Learn about exporting animations using SketchUp, including adjusting frame rates, dimensions, resolution, and line scale multiplier. Discover how SketchUp allows you to have control over adjusting each animation clip, styles, shadow settings, and more for a customized end product.
Key Insights
- The article provides a detailed guide on exporting animations in SketchUp, including options for exporting as an mp4 video file or jpeg, png, tiff image sets, and adjusting settings such as frame rate and file dimensions.
- With SketchUp, users can modify each animation individually, adjusting aspects such as the shadows, styles, and settings for each clip, giving the user full control over the animation process and end product.
- In addition to animation capabilities, the article highlights the various other features and tools in SketchUp such as building structures, using guides, and customizing components which make it an extremely useful tool for architecture, landscape architecture, and interior design.
Note: These materials offer prospective students a preview of how our classes are structured. Students enrolled in this course will receive access to the full set of materials, including video lectures, project-based assignments, and instructor feedback.
Welcome back to the final video of the SketchUp 101 course. If you would like to export the animation to send to friends, family, or even a client, I can go to file, export, animation. You can see that there are multiple options of export file types.
There's an mp4 video file or there are jpeg and png tiff image sets. If I click an image set and go to options, you can see that there's a frame rate that I can make it into 30 frames per second or 10 frames per second, and I can also adjust the dimensions of my file. The larger file size it is, the longer it's going to take to export.
With frame rate, if I do an image set and say I set each transition to be four seconds, that means if I did it on 30 frames per second, 30 times 4 will be 120 frames. So this is going to export 120 frames in between each scene. That's a lot of images, so it can take a couple hours depending on the size that you do.
It could even take multiple hours. A video will basically export exactly what you see on the screen at the frame rate and the dimensions that you want. With a video, you can still adjust your resolution to be fairly high, but there is a warning that the maximum size that you can export will be 4096 in width.

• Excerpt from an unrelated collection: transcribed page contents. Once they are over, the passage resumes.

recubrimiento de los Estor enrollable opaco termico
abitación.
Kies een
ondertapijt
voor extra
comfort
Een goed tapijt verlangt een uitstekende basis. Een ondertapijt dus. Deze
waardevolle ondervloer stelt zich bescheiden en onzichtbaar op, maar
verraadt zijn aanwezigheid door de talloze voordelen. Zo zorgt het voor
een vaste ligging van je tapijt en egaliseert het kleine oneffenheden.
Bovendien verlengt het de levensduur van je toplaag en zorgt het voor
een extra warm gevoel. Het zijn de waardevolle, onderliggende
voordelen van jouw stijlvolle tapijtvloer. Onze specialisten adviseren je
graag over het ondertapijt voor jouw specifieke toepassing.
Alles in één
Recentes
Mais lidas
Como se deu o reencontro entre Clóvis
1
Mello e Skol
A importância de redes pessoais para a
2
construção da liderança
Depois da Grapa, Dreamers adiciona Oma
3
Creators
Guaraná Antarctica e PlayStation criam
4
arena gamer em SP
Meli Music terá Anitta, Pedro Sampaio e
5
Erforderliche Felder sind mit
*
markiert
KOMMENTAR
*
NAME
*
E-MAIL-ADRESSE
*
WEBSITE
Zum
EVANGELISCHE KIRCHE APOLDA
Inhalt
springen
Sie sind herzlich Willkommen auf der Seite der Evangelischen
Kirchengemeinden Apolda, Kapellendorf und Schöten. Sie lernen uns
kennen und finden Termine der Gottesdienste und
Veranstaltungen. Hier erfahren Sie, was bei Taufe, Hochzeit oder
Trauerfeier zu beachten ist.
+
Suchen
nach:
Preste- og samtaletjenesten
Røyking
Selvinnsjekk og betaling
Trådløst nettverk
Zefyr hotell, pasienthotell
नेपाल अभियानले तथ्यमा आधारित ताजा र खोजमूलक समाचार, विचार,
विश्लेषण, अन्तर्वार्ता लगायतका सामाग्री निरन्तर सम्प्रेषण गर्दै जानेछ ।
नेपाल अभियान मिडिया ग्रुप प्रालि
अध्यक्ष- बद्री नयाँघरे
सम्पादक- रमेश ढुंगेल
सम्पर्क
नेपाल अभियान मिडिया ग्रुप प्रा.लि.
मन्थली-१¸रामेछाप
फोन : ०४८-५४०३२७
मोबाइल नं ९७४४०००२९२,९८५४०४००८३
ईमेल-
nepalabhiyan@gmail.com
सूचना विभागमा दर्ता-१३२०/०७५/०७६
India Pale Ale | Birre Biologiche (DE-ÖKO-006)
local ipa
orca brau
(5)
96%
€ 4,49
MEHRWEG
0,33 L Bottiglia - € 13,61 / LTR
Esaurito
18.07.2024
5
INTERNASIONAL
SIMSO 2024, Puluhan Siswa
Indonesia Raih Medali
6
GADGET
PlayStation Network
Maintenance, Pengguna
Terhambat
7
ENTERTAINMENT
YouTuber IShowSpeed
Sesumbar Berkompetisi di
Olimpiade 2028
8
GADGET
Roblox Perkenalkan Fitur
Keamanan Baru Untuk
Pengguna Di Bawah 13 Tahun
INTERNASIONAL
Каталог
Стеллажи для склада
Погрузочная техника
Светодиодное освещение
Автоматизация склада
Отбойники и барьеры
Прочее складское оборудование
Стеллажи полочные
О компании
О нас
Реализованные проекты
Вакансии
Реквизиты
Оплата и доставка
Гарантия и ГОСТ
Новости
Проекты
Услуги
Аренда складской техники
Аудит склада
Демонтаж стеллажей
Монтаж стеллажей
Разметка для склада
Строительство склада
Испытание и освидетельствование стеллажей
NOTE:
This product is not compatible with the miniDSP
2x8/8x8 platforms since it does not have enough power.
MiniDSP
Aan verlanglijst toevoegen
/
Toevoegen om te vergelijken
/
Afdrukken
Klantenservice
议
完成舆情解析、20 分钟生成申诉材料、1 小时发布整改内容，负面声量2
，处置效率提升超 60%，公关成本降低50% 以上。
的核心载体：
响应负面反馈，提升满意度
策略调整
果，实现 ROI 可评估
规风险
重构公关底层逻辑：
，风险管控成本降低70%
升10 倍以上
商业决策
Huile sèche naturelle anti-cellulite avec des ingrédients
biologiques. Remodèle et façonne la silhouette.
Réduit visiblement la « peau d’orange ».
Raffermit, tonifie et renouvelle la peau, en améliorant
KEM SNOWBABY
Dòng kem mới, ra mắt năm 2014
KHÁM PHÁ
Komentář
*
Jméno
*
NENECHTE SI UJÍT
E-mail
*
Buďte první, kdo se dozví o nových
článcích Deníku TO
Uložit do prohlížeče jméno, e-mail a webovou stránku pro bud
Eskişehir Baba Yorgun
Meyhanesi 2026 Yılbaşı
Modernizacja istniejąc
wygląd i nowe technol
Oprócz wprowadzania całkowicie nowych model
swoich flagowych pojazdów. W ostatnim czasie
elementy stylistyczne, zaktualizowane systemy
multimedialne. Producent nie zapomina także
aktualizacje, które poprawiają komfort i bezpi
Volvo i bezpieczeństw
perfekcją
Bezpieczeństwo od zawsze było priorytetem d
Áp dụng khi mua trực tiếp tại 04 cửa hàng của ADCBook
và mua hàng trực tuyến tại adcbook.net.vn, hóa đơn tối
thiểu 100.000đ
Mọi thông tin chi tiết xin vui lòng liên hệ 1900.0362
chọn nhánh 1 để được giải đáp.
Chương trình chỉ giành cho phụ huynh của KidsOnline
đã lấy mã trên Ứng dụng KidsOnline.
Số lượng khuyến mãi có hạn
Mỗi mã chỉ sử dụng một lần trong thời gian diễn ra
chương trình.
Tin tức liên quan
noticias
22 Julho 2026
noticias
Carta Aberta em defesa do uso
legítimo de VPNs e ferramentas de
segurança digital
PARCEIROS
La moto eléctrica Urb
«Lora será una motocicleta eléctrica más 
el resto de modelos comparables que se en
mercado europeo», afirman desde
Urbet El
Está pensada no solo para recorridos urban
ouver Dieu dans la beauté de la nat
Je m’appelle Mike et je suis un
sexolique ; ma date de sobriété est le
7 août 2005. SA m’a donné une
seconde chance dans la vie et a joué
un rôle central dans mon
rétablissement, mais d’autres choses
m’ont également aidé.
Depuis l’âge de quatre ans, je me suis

If I change it to 496, you can see that this is the maximum size. With an image set, I also have the same options, and I'm also not able to go anything higher than 4096. Your line scale multiplier shows the thicknesses of your edges and your lines, and you can play around with the right effect that you want with it.
I am not going to export a video or animation right now, as that'll take way too long, but feel free to do so on your own. So that is one quick way to create an animation in SketchUp. You can also modify each of these animations and make each one individual.
Say for example, you want animation 3 to have a different type of shadows. You want the shadows to be further in the evening, right? I can update this, and then animation 4, I want the shadows to be further at night, right? And then even darker, like it's becoming the evening, I can update this. And then if I go in transition from animation 2 and play this animation, you'll see that SketchUp will adjust the shadows accordingly between each clip automatically, and it'll fill in the gaps and make a nice kind of gradual scene.
So you have a lot more control over adjusting not only what each animation clip does, but also the styles and the shadow settings that you have provided for each one. Well, there you have it. I think we covered a lot in this SketchUp 101 course.
We learned about building a picnic table. We learned about using guides and all the tools in the, basically, our large tool set. We built a carousel.
We built a fountain using the Follow Me tool. We used 3D text. We learned about topography using the Drape tool.
And then we learned about using components, how to customize components, allow components to be face me, or modify the way that the component snaps on and glues to certain faces. Well, I hope you enjoyed this course. Lots to talk about, lots to cover.
Feel free to reach out to me. Happy to help. I use SketchUp almost every day with my professional setting, and it's an extremely useful tool for architecture, landscape architecture, interior design.
The sky is the limit for this program, as we can see all of the extensions that you can install and really customize it to your exact needs. I love this program. I hope that you equally have a new kind of love towards it.